Le Ministère Public précise que la détention a incontestablement occasionné un préjudice moral au requérant mais que le choc carcéral doit être minoré en raison notamment de 11 précédentes incarcérations et des 17 mentions sur le bulletin numéro 1 de son casier judiciaire. Sur les conditions de détention, M. [W] [C] ne démontre pas en quoi il aurait personnellement souffert de ces conditions indignes de détention et ne cite aucun rapport du Contrôleur général des lieux de privation de liberté. Cet élément ne pourra donc pas être retenu comme un facteur d’aggravation de son préjudice moral. Concernant l’injustice des accusations portées contre le requérant, ce sentiment est en lien avec la procédure pénale suivie et non pas avec le placement en détention provisoire.
En l’espèce, au moment de son incarcération, M. [W] [C] était âgé de 27 ans, célibataire et sans enfant. Le bulletin numéro 1 de son casier judiciaire porte trace de 17 condamnations entre septembre 2008 et septembre 2018 dont 11à une peine d’emprisonnement ferme et est déjà passé 2 fois devant la cour d’assises des mineurs. C’est ainsi que le choc carcéral initial de M. [W] [C] a été très largement atténué.
La durée anormalement longue de la détention provisoire injustifiée, soit 1 117 jours, constitue un facteur d’aggravation du préjudice moral du requérant.

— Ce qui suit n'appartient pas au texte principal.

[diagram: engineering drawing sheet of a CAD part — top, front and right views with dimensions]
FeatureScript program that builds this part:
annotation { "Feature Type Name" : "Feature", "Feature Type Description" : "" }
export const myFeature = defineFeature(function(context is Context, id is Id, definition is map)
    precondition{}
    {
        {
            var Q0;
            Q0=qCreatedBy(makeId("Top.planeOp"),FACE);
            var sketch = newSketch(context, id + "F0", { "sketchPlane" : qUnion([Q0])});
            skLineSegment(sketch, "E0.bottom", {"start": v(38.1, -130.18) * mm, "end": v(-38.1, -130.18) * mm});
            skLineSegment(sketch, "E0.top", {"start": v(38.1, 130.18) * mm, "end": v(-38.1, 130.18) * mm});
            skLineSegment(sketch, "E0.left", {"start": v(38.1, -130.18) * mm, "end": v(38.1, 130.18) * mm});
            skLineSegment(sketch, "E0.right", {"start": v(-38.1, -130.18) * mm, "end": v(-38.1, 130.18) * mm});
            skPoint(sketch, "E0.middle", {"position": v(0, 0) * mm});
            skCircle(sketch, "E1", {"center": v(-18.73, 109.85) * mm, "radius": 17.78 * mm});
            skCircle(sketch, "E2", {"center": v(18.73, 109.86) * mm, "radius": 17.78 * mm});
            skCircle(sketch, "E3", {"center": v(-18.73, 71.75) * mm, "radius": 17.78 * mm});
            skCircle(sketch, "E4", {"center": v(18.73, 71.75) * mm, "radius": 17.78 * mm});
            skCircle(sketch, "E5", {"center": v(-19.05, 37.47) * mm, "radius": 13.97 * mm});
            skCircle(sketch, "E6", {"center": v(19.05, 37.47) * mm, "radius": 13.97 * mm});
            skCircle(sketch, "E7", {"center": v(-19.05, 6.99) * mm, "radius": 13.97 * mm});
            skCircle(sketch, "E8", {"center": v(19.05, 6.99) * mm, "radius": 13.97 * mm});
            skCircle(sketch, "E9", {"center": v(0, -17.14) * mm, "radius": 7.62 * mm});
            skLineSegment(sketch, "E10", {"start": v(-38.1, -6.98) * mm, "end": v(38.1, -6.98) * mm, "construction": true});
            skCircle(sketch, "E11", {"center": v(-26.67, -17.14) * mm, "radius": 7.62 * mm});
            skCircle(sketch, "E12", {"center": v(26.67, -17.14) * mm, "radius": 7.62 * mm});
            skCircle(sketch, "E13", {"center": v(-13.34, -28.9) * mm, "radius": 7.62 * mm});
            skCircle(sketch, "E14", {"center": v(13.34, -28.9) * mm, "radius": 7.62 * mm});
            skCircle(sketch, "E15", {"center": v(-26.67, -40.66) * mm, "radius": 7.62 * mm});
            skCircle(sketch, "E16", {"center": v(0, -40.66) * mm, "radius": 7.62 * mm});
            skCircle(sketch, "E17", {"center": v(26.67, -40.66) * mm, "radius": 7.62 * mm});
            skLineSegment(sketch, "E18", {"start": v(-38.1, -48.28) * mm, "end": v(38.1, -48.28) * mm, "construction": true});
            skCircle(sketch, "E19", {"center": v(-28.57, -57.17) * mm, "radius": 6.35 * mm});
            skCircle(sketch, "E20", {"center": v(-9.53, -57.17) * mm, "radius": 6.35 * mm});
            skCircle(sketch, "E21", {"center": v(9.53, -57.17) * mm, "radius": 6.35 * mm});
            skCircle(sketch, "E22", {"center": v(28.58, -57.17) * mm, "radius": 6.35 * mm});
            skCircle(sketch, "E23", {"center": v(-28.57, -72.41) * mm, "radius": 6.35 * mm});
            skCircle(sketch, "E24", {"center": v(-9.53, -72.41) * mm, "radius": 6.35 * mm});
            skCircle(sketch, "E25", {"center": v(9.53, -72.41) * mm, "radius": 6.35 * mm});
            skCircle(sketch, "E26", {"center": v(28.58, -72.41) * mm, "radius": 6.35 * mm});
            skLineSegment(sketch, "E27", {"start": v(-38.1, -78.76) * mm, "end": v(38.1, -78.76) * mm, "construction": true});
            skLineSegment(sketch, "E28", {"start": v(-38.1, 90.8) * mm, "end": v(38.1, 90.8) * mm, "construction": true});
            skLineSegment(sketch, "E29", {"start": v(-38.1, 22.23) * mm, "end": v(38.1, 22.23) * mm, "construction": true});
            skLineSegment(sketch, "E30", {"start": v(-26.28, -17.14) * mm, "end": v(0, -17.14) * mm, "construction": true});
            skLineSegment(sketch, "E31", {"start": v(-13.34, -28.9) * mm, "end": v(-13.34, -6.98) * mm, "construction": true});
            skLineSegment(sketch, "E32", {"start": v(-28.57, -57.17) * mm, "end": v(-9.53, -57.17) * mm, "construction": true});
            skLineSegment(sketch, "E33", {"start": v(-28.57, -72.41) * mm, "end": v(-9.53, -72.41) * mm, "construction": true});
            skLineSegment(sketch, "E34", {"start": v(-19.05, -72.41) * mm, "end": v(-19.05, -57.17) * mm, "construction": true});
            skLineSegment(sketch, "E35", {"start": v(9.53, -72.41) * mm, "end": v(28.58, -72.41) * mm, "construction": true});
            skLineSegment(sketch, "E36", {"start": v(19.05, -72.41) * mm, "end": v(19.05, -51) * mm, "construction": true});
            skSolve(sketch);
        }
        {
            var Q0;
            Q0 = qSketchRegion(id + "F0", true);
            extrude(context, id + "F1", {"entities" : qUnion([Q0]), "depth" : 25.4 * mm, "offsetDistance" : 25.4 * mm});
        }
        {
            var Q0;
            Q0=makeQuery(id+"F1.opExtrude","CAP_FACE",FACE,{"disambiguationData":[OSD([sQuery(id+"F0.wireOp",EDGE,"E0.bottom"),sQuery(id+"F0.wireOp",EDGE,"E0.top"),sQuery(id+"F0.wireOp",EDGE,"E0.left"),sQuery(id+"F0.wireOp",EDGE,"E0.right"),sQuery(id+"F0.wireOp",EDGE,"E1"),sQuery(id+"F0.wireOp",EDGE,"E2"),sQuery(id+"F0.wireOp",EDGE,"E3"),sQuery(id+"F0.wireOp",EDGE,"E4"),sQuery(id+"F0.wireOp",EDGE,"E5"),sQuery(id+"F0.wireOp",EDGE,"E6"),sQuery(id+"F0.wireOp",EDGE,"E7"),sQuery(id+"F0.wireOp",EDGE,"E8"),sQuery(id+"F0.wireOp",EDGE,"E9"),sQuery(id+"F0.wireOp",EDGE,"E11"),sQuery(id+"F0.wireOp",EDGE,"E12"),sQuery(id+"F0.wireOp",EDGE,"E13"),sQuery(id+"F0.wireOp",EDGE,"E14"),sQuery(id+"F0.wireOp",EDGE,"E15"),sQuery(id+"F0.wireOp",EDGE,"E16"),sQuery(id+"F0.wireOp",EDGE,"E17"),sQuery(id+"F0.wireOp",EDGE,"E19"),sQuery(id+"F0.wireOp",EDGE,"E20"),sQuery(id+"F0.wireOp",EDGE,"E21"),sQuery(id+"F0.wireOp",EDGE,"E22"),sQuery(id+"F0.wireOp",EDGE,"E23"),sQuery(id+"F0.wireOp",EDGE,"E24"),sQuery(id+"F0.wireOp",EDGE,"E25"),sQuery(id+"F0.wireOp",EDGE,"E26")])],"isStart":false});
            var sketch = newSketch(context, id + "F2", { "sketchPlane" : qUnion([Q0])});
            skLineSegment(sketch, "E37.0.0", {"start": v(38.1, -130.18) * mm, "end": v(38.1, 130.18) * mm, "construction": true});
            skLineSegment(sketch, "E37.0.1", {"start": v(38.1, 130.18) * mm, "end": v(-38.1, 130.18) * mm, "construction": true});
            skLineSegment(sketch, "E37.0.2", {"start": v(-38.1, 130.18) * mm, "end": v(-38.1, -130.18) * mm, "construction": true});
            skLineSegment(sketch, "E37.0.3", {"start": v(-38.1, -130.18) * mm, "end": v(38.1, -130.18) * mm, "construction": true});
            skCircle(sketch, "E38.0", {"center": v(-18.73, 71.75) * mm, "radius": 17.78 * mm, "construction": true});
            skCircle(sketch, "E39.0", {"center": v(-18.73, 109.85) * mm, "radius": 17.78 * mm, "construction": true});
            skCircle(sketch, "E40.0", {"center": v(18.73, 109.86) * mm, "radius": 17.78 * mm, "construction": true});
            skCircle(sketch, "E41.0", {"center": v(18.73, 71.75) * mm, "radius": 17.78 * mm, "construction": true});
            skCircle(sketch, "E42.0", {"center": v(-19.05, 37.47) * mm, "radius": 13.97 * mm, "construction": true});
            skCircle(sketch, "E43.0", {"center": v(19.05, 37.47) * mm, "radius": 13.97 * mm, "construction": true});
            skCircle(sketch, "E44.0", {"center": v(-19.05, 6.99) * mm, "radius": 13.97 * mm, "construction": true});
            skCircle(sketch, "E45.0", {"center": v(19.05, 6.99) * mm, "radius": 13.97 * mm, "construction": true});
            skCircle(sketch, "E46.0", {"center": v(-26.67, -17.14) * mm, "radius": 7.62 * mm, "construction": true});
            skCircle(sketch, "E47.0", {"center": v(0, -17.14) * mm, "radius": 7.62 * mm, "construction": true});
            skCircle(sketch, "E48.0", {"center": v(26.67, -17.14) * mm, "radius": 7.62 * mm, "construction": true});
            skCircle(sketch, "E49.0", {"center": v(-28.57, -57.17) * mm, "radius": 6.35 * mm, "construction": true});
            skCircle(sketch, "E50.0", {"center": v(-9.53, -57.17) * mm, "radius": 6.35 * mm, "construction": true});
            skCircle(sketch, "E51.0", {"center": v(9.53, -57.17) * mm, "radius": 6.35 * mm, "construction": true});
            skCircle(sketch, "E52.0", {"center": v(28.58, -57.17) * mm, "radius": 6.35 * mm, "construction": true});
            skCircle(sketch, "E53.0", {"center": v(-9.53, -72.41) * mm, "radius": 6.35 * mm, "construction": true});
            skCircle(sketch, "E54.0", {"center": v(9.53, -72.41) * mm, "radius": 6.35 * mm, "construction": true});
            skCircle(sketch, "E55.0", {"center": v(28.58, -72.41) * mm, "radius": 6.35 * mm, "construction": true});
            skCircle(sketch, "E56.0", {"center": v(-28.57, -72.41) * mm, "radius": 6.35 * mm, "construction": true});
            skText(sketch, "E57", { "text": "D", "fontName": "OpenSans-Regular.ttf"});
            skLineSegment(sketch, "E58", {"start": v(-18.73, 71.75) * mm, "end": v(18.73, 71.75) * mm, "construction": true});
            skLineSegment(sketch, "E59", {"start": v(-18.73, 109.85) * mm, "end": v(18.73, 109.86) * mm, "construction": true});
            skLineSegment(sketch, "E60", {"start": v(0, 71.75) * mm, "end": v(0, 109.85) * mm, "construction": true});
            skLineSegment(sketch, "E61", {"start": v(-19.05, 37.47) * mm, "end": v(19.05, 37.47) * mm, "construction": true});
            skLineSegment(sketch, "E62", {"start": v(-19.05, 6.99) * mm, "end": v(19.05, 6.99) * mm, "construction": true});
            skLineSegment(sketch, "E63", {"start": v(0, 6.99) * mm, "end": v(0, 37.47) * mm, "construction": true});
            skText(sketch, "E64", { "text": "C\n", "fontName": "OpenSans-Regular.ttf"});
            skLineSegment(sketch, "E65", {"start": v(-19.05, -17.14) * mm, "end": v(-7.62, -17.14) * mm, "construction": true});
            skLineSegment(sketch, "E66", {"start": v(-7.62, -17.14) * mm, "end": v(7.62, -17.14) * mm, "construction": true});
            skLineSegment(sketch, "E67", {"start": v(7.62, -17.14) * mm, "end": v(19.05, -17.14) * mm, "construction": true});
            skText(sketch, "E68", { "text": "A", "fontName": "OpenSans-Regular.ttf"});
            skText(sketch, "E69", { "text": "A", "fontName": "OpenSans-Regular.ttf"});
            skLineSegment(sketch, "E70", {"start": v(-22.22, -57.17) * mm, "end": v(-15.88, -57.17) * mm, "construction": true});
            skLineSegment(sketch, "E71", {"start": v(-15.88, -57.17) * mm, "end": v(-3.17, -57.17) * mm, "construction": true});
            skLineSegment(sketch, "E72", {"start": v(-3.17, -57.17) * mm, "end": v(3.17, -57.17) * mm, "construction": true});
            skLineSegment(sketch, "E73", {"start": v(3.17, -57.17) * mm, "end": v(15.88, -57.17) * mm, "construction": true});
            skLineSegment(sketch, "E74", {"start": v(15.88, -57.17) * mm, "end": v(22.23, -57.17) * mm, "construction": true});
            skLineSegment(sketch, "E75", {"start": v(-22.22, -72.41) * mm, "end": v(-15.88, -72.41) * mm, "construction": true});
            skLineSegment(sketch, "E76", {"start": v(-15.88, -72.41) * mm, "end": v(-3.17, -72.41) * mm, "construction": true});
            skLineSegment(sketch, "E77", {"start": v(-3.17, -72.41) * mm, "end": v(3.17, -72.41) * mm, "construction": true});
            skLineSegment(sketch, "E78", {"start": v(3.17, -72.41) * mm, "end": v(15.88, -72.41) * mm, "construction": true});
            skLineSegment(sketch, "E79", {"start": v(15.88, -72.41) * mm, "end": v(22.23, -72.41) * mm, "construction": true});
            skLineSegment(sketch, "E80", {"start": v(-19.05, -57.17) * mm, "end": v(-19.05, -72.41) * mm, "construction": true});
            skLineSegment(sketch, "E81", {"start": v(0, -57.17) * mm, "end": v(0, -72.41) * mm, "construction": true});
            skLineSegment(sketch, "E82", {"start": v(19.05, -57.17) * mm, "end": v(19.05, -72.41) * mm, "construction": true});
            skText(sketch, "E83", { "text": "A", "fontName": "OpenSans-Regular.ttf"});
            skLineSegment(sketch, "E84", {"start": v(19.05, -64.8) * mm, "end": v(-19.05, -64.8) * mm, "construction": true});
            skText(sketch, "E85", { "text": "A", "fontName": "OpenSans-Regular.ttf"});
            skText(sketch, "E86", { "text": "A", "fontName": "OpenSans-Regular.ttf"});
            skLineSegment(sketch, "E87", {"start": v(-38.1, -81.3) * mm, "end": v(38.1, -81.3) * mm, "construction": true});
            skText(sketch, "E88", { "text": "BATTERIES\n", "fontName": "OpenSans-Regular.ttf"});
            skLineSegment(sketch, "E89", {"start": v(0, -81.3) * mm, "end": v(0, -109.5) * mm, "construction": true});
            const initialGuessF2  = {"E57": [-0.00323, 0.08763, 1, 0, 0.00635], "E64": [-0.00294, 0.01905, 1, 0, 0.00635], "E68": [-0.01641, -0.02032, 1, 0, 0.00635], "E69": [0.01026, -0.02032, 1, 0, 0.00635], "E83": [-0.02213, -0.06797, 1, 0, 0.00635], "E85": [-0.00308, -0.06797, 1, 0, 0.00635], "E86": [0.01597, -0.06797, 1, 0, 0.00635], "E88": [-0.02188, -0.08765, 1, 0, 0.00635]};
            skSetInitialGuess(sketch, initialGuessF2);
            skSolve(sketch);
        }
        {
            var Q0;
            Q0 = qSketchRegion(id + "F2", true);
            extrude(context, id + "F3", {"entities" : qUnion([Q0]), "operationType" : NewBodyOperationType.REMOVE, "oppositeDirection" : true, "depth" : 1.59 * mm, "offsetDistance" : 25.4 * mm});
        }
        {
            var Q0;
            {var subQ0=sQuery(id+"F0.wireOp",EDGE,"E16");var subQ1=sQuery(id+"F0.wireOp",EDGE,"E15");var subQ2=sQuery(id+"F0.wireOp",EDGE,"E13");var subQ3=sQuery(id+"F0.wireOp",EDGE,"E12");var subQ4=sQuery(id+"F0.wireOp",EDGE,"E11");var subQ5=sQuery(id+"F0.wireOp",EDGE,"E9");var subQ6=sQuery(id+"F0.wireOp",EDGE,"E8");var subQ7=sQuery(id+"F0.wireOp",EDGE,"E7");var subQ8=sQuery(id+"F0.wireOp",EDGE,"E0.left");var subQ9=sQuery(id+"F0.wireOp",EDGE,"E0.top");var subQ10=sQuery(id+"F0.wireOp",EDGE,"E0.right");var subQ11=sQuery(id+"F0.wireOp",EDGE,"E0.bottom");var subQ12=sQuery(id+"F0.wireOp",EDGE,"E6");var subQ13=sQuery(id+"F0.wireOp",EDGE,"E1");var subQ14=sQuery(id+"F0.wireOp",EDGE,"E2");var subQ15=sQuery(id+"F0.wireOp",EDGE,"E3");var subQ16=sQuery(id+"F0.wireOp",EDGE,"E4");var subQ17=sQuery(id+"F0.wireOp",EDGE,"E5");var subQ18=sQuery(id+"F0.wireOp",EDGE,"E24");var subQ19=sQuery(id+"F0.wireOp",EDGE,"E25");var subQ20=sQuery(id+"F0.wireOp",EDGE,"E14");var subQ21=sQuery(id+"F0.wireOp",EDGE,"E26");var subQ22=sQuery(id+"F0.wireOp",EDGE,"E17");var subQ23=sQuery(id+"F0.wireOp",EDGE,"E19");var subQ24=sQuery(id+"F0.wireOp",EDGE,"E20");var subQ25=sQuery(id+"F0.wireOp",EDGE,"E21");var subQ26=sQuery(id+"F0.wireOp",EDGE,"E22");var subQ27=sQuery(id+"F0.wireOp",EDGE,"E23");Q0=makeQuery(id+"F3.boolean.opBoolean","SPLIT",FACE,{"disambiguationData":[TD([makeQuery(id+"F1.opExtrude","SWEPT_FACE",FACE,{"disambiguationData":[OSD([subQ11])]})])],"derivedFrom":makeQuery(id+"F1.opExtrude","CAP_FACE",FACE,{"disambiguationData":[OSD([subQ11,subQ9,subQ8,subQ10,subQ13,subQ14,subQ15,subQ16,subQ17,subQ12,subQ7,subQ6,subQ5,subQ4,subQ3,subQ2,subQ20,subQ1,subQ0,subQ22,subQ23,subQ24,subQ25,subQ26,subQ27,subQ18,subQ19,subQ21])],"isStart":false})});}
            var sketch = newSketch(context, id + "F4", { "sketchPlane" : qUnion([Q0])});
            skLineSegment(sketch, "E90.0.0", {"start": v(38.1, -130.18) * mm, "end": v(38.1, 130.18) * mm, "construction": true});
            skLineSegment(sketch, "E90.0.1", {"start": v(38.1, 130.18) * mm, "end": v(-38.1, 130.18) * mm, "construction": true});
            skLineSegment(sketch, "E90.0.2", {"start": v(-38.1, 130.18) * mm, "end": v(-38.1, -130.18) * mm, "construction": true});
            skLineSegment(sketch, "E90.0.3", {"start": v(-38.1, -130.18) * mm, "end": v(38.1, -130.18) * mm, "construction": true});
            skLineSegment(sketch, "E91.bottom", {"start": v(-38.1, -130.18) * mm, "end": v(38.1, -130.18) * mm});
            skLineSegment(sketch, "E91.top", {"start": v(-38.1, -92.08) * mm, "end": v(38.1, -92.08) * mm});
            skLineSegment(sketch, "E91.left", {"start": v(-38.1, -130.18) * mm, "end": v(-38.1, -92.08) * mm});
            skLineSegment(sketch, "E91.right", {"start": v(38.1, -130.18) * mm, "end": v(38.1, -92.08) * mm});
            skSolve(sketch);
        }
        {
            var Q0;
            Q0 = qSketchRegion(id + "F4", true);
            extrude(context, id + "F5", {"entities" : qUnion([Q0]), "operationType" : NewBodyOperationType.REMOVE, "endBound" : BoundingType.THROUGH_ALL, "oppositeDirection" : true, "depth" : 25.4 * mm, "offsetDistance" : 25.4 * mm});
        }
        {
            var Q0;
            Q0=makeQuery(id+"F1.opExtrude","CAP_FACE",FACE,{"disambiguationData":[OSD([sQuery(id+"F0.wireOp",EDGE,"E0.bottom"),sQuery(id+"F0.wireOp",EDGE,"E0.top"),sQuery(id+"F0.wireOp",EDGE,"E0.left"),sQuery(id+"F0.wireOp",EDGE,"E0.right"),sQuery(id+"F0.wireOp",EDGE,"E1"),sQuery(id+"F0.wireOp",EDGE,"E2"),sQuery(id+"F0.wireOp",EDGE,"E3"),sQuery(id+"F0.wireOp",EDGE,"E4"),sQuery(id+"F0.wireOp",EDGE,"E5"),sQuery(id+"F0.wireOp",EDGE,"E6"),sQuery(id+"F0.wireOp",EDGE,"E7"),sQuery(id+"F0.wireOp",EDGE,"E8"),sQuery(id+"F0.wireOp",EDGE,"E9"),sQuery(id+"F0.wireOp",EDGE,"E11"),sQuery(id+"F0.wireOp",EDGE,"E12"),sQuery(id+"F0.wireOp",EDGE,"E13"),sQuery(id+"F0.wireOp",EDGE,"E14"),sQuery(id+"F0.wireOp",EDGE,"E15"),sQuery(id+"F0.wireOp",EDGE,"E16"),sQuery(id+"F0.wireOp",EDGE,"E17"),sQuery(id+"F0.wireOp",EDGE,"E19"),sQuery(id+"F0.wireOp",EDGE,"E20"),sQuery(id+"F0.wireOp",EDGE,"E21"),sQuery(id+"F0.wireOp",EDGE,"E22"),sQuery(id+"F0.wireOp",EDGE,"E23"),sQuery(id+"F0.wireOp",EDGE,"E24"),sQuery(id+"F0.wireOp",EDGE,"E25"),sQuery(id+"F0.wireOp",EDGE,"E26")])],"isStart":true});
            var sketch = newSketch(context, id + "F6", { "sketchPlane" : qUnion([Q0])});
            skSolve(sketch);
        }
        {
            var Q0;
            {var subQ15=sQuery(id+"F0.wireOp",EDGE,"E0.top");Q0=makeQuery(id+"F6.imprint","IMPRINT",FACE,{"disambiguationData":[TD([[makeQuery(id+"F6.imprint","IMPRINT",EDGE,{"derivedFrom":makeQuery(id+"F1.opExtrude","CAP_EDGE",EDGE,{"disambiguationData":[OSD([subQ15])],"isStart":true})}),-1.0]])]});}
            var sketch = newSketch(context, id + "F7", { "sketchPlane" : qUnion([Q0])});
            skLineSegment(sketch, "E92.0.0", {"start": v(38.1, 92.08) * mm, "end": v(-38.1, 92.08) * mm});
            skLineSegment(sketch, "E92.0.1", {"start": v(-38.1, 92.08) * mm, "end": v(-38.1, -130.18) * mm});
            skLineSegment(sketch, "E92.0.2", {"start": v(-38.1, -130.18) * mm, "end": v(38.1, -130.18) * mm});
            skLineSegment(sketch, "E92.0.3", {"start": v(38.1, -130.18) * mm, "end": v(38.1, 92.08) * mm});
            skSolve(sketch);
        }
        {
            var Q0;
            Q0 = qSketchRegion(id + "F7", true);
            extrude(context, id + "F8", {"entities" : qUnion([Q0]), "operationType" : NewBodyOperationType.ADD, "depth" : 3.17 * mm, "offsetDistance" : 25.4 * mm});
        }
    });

Concernant les conditions de la détention, il appartient au requérant de démontrer les circonstances particulières de sa détention, de nature à aggraver son préjudice et de justifier avoir personnellement souffert desdites conditions qu’il dénonce, ce qui n’est pas le cas en l’espèce. M. [W] [C] n’apporte en effet aucun élément ni aucun justificatif sur le fait que son incarcération aurait été difficile et n’évoque aucun rapport du Contrôleur général des lieux de privation de liberté. Ce facteur d’aggravation du préjudice moral ne sera donc pas retenu.
Il est de jurisprudence constante que s’agissant du choc carcéral, celui-ci ne tient pas compte du sentiment d’injustice qu’a pu naturellement ressentir le requérant au moment de son placement en détention provisoire, dès lors que ce sentiment est en lien avec la procédure pénale suivie et non pas son placement en détention provisoire.
Par contre, l’importance de la peine criminelle encourue, soit la réclusion criminelle à perpétuité sera retenue au titre de l’aggravation du préjudice moral du requérant.
Par conséquent, au vu de ces différents éléments, il sera alloué à M. [W] [C] la somme de 73 000 euros en réparation de son préjudice moral.
M. [W] [C] sollicite également la somme de 6 000 euros au titre de l’article 700 du code de procédure civile. Il serait inéquitable de laisser à sa charge ses frais irrépétibles et une somme de 1 500 euros lui sera allouée sur ce fondement.
PAR CES MOTIFS
Déclarons la requête de M. [J] [W] [C] recevable ;
Rejetons la demande de sursis à statuer ;
Allouons à M. [J] [W] [C] les sommes suivantes :
— 73 000 euros en réparation de son préjudice moral ;
— 1 500 euros sur le fondement de l’article 700 du code de procédure civile ;
Rejetons le surplus des demandes de M. [J] [W] [C] ;
Laissons les dépens à la charge de l’Etat ;
Décision rendue le 06 Janvier 2025 par mise à disposition de l’arrêt au greffe de la Cour, les parties en ayant été préalablement avisées dans les conditions prévues au deuxième alinéa de l’article 450 du code de procédure civile.